The truth is less flattering. In his concurrence, Justice Kavanaugh said that the Alito “opinion identifies five relevant categories of Establishment Clause cases,” which Kavanaugh dutifully listed. He then asserted that the “Lemon test does not explain the Court’s decisions in any of those five categories.” In fact, Lemon is one of the most frequently, and most colorfully, derided Supreme Court cases in history. The Bladensburg Court itself cited a huge critical chorus, comprising scholars and lower-court judges alike. The Court has joined in, with gusto: as long ago as 1993 Justice Scalia lampooned Lemon: “Like some ghoul in a late-night horror movie that repeatedly sits up in its grave and shuffles abroad, after being repeatedly killed and buried, Lemon stalks our Establishment Clause jurisprudence once again, frightening the little children and school attorneys.” It is so bad now that one can get a laugh from professional audiences by posing the question: Is the infamous three-part test named “Lemon” due to one party’s name—or because it works so poorly?

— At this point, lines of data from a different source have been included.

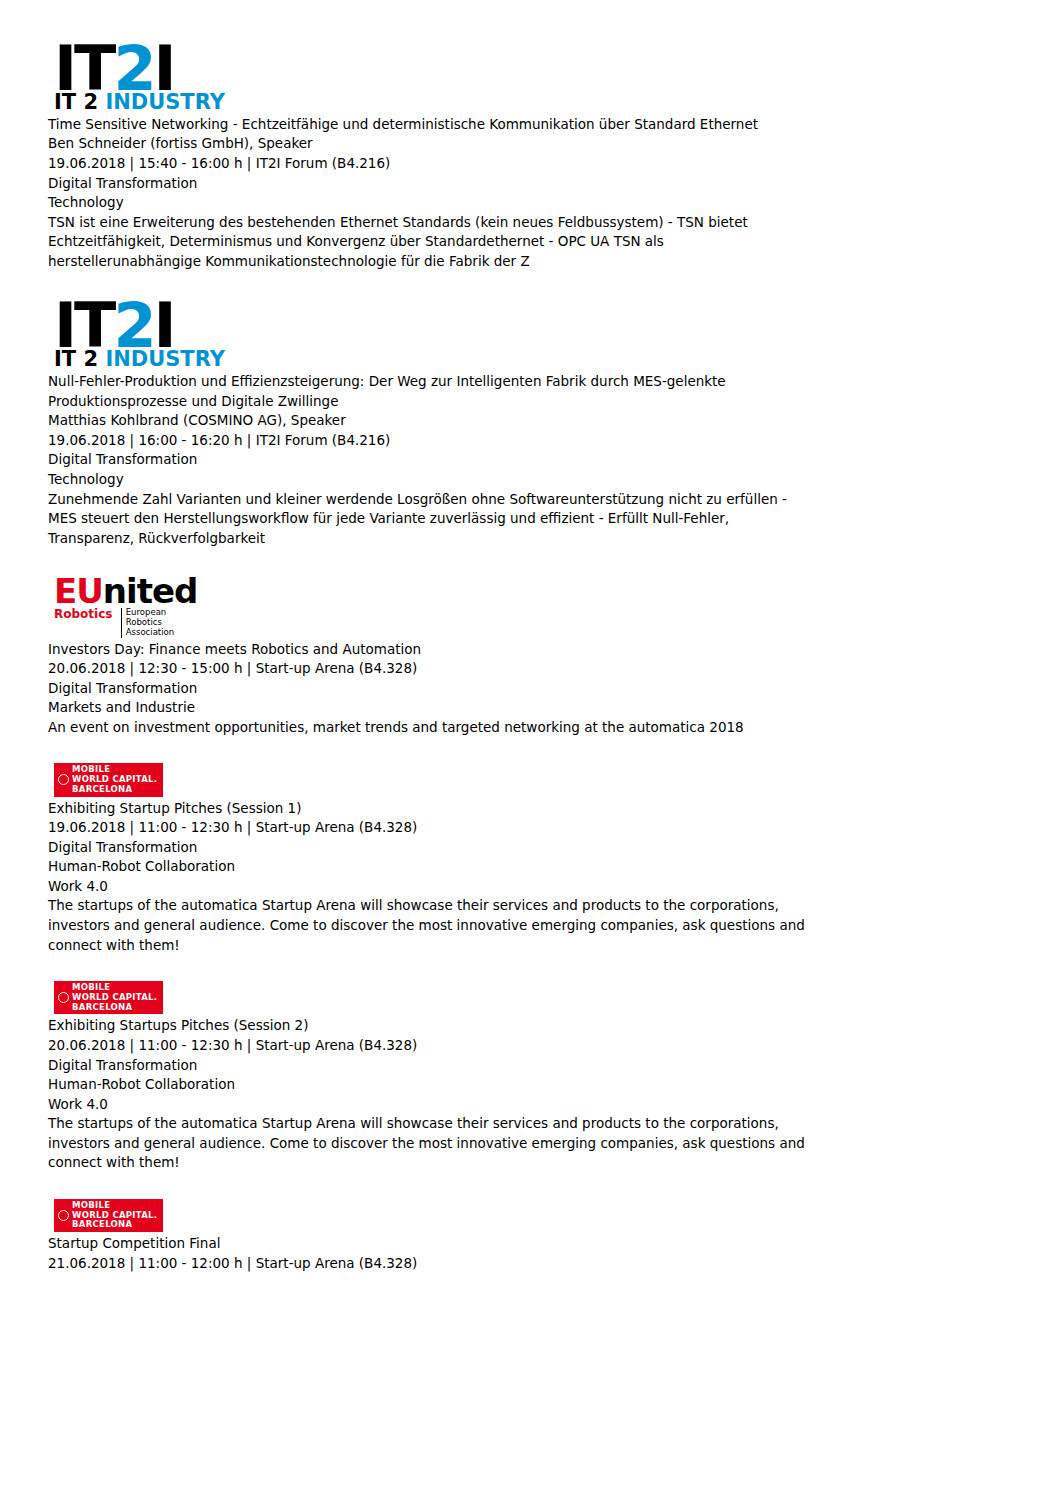IT 2 I IT 2 INDUSTRY
Time Sensitive Networking - Echtzeitfähige und deterministische Kommunikation über Standard Ethernet
Ben Schneider (fortiss GmbH), Speaker
19.06.2018 | 15:40 - 16:00 h | IT2I Forum (B4.216)
Digital Transformation
Technology
TSN ist eine Erweiterung des bestehenden Ethernet Standards (kein neues Feldbussystem) - TSN bietet Echtzeitfähigkeit, Determinismus und Konvergenz über Standardethernet - OPC UA TSN als herstellerunabhängige Kommunikationstechnologie für die Fabrik der Z
IT 2 I IT 2 INDUSTRY
Null-Fehler-Produktion und Effizienzsteigerung: Der Weg zur Intelligenten Fabrik durch MES-gelenkte Produktionsprozesse und Digitale Zwillinge
Matthias Kohlbrand (COSMINO AG), Speaker
19.06.2018 | 16:00 - 16:20 h | IT2I Forum (B4.216)
Digital Transformation
Technology
Zunehmende Zahl Varianten und kleiner werdende Losgrößen ohne Softwareunterstützung nicht zu erfüllen - MES steuert den Herstellungsworkflow für jede Variante zuverlässig und effizient - Erfüllt Null-Fehler, Transparenz, Rückverfolgbarkeit
EU nited
Robotics European
Robotics
Association
Investors Day: Finance meets Robotics and Automation
20.06.2018 | 12:30 - 15:00 h | Start-up Arena (B4.328)
Digital Transformation
Markets and Industrie
An event on investment opportunities, market trends and targeted networking at the automatica 2018
MOBILE WORLD CAPITAL. BARCELONA
Exhibiting Startup Pitches (Session 1)
19.06.2018 | 11:00 - 12:30 h | Start-up Arena (B4.328)
Digital Transformation
Human-Robot Collaboration
Work 4.0
The startups of the automatica Startup Arena will showcase their services and products to the corporations, investors and general audience. Come to discover the most innovative emerging companies, ask questions and connect with them!
MOBILE WORLD CAPITAL. BARCELONA
Exhibiting Startups Pitches (Session 2)
20.06.2018 | 11:00 - 12:30 h | Start-up Arena (B4.328)
Digital Transformation
Human-Robot Collaboration
Work 4.0
The startups of the automatica Startup Arena will showcase their services and products to the corporations, investors and general audience. Come to discover the most innovative emerging companies, ask questions and connect with them!
MOBILE WORLD CAPITAL. BARCELONA
Startup Competition Final
21.06.2018 | 11:00 - 12:00 h | Start-up Arena (B4.328)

The Bladensburg Court’s criticisms of it would surely lead readers to think that they were attending Lemon’s funeral. And, in one of the first post–Bladensburg monument decisions, the Eleventh Circuit pronounced that “Lemon is dead.” “Well, sort of,” the Court added in Kondrat’yev v. City of Pensacola. “It’s dead, that is, at least with respect to cases involving religious displays and monuments—including crosses.” The Supreme Court treated Lemon as if it were a stinking carcass. Yet it refused to perform the deserved requiems.
It is not that Lemon is no longer worth overruling, as if has been so hemmed in by later decisions that there is scarcely anything left to actually jettison. Lemon’s doctrine—its infamous three-part test—is battered. Its secularist principle is perforated, and now wobbly. But the Court has not yet consigned it to the grave. The obvious necessity of government partnerships with communities of faith, on the same terms as with everyone else, to fight the pandemic and to rebuild the economy after it, may supply the last nails for the coffin.